C'mon, man - it has _nothing_ to do with being "hipster."

As to your question, "is the guy or gal stitching bags out of their garage sponsoring people and paying taxes?" In every instance I can think of, with the smaller businesses I've bought bags from, I see no reason to even raise that question, or doubt that they indeed are.

Frankly, to suggest that just because someone is running a small business, they might not be paying taxes, is a lame line of questioning, imo. Without an army of accountants to exploit every loophole, most small businesses are paying a _higher_ percentage than big multi-nationals (which includes S), _and_ they are making their stuff in the U.S. with U.S. labor. If that's important to you...


----------



## alias (May 9, 2005)

Why on earth would you question whether a small business is paying their taxes?! 

Richwolf is a Walmart shopper / chrysler minivan driver / TGI Fridays patron I suspect :-O


----------



## knl2stl (Jan 7, 2011)

I think that many of the Specialized soft goods are well designed; however, I stopped buying them awhile back due to poor execution. Just horrible quality. Perhaps that has changed in the last 5 years. Even if that is the case, I don't think I would purchase from them now, especially when there are US made options that really are not that more costly.


----------



## idahomer (Feb 22, 2017)

Imagine if when possible we all shopped cottage instead of corporate


----------



## toni31 (Jul 22, 2012)

richwolf said:


> I think the specialized bag is worth a look and at $139 a pretty good value and in stock at the below link.
> 
> Sure it is easy to jump on Specialized for not being a small hipster company but specialized also sponsors a lot of racers and employs a lot of people. The nature of any business is pretty dog eat dog and brutal. Hey Trek stood behind Lance and pretty much put the screws to Lemond.
> Compared to a lot of industries the bike industry is pretty small. Is the guy or gal stitching bags out of their garage sponsoring people and paying taxes?
> ...


Yes, it is good value compared to some mentioned in this thread.


----------



## richwolf (Dec 8, 2004)

idahomer said:


> Imagine if when possible we all shopped cottage instead of corporate


In spite of perceived common knowledge I don't drive a mini van (old Toyota 4 Runner with 240k on it), don't shop at Walmart, or patronize TGIF (since I gave up alcohol in the mid 80's)
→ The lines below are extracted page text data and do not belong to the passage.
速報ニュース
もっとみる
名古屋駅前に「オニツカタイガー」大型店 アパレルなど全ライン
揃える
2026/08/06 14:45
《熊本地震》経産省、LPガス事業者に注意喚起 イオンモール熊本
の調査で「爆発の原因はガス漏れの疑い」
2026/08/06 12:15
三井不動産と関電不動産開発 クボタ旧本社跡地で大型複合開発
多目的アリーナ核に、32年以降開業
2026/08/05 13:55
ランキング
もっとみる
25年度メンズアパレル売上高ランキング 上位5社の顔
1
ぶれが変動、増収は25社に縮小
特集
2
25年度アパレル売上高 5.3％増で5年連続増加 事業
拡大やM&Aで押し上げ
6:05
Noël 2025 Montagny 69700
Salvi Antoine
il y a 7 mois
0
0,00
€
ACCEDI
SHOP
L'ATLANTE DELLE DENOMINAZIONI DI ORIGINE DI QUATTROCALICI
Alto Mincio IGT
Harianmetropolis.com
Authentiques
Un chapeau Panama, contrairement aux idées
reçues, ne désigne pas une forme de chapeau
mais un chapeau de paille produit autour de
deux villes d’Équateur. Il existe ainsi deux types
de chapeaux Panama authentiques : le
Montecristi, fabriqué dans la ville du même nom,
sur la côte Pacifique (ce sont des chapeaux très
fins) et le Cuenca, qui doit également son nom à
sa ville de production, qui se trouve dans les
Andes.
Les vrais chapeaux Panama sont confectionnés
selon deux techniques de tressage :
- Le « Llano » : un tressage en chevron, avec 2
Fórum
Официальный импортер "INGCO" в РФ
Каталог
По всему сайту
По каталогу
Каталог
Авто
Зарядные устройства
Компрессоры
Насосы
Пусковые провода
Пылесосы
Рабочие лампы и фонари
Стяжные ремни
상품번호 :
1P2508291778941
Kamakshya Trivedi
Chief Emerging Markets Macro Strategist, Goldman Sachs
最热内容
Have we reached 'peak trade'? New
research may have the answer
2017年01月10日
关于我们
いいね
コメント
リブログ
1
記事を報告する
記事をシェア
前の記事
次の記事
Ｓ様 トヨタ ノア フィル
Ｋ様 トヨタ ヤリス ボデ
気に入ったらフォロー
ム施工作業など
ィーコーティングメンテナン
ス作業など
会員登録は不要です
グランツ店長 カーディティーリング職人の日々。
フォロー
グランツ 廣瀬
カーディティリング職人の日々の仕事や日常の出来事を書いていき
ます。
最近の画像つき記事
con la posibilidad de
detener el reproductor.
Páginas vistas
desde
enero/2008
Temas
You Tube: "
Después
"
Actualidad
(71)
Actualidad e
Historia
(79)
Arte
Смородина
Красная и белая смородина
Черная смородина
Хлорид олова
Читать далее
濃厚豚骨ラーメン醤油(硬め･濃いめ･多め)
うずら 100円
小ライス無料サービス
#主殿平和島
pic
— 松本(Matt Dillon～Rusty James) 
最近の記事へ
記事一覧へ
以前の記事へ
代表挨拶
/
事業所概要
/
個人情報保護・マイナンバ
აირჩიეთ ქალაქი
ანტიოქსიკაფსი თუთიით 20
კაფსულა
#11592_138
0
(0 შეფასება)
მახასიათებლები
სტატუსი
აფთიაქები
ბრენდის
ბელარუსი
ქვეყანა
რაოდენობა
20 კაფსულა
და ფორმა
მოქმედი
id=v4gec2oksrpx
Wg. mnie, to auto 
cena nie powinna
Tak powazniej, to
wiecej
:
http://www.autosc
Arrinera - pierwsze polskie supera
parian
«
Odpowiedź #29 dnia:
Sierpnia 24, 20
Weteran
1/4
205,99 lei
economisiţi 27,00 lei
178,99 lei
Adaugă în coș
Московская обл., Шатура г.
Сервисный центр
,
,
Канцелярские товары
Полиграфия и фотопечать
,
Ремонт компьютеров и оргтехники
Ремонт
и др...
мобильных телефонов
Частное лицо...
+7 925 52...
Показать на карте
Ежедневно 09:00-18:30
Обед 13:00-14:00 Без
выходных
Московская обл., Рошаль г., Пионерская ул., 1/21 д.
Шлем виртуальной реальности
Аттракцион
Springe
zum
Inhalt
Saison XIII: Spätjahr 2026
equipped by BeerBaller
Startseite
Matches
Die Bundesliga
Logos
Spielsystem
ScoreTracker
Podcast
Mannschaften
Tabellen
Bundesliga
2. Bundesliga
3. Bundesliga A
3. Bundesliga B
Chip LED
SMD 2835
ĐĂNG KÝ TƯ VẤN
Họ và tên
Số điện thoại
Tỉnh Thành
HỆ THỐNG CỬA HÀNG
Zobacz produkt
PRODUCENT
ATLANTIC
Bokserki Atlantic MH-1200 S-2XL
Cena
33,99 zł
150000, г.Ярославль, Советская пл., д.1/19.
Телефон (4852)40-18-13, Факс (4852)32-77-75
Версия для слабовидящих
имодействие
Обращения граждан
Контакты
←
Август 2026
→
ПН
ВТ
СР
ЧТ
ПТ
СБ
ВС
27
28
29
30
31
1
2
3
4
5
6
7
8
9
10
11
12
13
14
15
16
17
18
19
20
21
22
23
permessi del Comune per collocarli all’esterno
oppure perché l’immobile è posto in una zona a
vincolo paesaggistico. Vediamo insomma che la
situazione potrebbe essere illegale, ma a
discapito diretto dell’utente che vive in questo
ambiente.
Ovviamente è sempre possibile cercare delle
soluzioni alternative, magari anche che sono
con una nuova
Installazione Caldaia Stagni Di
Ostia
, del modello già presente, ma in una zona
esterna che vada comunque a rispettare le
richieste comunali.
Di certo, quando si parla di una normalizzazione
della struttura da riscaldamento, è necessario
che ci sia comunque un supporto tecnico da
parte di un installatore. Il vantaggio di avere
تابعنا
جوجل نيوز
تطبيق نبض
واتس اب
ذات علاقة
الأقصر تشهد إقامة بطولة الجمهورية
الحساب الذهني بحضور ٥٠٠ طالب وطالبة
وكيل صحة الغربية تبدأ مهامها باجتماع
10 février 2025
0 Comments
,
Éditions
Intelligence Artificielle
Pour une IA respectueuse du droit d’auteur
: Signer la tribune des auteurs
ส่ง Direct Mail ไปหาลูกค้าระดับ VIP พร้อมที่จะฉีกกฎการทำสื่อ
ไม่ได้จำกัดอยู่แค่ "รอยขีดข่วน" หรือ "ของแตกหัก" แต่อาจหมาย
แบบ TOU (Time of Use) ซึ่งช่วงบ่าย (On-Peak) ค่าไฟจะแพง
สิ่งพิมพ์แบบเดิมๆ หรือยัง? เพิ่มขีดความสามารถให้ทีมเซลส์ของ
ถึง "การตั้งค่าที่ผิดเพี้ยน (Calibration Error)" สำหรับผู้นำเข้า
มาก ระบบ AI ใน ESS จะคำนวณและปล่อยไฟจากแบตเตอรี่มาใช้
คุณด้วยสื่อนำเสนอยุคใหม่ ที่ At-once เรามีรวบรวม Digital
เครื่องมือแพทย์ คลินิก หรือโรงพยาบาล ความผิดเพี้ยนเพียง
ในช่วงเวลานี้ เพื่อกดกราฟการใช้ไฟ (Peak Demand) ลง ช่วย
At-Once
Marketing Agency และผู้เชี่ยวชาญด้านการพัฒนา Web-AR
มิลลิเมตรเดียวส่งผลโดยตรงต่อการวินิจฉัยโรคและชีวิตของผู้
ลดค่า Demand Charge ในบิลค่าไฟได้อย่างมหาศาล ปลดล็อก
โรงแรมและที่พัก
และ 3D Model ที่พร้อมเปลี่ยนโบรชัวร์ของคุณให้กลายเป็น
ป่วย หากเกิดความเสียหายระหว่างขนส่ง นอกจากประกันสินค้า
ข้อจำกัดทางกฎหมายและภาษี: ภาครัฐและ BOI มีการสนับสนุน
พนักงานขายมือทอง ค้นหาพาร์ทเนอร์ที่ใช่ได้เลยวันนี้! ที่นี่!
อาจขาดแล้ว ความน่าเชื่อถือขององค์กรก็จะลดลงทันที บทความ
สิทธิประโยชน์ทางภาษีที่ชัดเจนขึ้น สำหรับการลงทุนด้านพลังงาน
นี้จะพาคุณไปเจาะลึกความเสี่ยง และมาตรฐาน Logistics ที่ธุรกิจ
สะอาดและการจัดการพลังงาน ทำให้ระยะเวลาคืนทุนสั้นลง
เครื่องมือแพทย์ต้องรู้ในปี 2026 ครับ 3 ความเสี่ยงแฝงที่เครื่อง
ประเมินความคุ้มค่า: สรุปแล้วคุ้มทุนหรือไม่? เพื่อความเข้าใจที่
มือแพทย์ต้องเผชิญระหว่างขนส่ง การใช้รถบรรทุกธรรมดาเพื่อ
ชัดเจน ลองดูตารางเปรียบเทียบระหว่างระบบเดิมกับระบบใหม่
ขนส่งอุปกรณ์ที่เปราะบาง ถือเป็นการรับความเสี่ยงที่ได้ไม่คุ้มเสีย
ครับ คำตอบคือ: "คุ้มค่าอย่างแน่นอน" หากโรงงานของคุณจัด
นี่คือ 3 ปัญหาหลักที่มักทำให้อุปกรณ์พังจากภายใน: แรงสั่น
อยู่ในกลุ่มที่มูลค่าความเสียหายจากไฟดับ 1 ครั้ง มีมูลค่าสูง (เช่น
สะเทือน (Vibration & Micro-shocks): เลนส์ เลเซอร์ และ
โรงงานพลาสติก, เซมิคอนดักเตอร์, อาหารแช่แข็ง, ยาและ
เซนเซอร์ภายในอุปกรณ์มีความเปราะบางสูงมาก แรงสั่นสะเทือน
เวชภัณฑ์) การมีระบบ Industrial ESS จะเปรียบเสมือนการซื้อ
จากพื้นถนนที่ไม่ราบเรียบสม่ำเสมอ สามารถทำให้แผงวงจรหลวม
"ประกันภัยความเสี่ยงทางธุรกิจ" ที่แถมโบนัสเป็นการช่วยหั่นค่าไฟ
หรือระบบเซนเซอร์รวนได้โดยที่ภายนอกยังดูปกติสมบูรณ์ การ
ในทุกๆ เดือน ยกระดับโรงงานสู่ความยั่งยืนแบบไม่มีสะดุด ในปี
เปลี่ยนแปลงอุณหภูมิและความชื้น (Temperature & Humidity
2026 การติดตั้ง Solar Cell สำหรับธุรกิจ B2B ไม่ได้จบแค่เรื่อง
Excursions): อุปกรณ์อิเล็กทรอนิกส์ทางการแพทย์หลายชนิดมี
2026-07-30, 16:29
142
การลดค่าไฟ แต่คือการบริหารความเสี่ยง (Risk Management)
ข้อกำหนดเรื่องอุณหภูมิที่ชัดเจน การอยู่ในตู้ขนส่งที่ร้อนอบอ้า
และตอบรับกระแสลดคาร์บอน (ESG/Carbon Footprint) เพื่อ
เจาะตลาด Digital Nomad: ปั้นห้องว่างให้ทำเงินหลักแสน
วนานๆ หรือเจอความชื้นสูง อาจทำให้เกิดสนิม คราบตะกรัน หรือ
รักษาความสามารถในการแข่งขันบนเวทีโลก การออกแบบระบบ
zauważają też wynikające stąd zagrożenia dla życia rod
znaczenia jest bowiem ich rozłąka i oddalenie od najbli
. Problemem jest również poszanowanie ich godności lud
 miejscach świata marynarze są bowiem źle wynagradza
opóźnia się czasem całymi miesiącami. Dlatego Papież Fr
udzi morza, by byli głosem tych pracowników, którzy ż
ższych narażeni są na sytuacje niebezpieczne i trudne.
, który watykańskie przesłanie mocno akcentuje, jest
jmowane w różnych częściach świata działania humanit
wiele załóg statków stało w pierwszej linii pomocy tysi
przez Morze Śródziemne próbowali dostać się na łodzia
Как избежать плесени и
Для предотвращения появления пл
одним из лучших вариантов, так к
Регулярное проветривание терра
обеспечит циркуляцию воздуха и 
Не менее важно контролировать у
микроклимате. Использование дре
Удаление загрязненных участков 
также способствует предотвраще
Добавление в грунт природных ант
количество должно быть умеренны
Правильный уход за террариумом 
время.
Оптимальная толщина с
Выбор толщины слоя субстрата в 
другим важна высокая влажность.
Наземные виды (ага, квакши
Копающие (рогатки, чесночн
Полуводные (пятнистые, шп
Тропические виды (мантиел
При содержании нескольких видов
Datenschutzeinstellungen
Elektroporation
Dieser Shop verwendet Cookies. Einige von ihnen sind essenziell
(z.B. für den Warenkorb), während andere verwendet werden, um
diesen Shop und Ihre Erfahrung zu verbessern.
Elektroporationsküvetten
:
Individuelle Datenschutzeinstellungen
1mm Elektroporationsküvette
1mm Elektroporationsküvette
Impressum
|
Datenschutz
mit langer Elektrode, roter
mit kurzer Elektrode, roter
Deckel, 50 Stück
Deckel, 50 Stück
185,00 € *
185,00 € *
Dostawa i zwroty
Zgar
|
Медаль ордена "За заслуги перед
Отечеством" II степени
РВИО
I live in a tiny town and we do as much shopping here as possible. Love locally owned hardware stores although Lowes and Home Depot are on my radar.

I have been self employed since the early 80's and still am.

How many people say "support your local bike shop" but then buy on line cause the prices are better and they don't pay sales tax if it is from an out of state vendor? In California you are supposed to pay sales tax on taxable items whether or not you bought them in state or online. But in actuality how many people do this?? In fact the government cracked down on Amazon and you now are charged the state tax rate on purchases from them. If you buy from out of state and don't pay taxes and the state you live in requires that you report it and pay sales tax on it then you are evading taxes.

I owned a bike shop from the late 80's into the early 90's and it was a very frustrating business. I too got pissed at so many things beyond my control that I got out of it. It was bad then trying to make it and today it is so much harder. The internet was in it's infancy back then but today it is crazy!

My bikepacking gear bags
Revelate bags
Bedrock Bags
Nuclear Sunrise
Jannd Bags
Some other ones whose name I don't recall.

And someone called me out about the whole paying taxes thing: Here is a link that gives some credence to my statement. Small Businesses: The Engine of Tax Fraud - MarketWatch

I just don't understand why people have to go after Specialized because of a few bad decisions on their part? I could tell you stories about other major companies who really made it financially dangerous for me to do business with them.

Hey I don't see eye to eye with some on this forum but I don't think it is my business to tell you who to buy from and who to avoid unless a particular product is not good. We had a local hardware business and the guy was a jerk to a lot of people but I found out how to deal with him and he pretty much had most things I needed saving me countless trips down the hill. Many of us almost cried when he shut down his doors.


----------